§ **Problem details**
Scan the records below, and wherever a line has the word "ctrl", pull it out.

....................

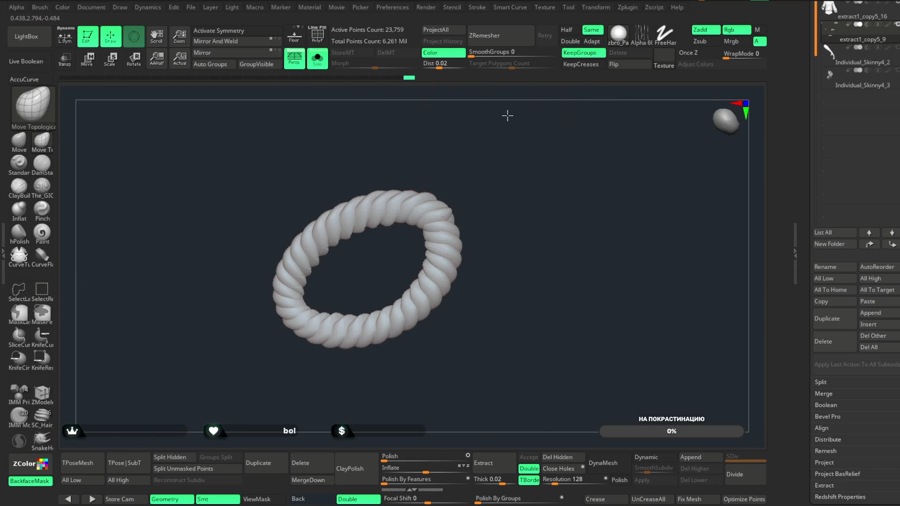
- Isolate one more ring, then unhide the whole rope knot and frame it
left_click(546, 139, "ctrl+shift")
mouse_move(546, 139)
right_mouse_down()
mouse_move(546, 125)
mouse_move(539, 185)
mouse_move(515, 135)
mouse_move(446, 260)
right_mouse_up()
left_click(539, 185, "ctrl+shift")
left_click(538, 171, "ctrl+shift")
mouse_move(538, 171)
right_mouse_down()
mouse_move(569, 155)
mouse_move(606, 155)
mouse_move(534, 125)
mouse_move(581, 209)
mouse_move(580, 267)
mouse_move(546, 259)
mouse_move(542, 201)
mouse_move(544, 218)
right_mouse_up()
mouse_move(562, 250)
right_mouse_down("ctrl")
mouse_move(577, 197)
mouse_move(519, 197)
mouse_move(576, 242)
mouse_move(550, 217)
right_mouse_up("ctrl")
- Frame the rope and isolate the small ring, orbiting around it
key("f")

....................

§ **Answer section**
left_click(546, 139, "ctrl+shift")
left_click(539, 185, "ctrl+shift")
left_click(538, 171, "ctrl+shift")
right_mouse_down("ctrl")
right_mouse_up("ctrl")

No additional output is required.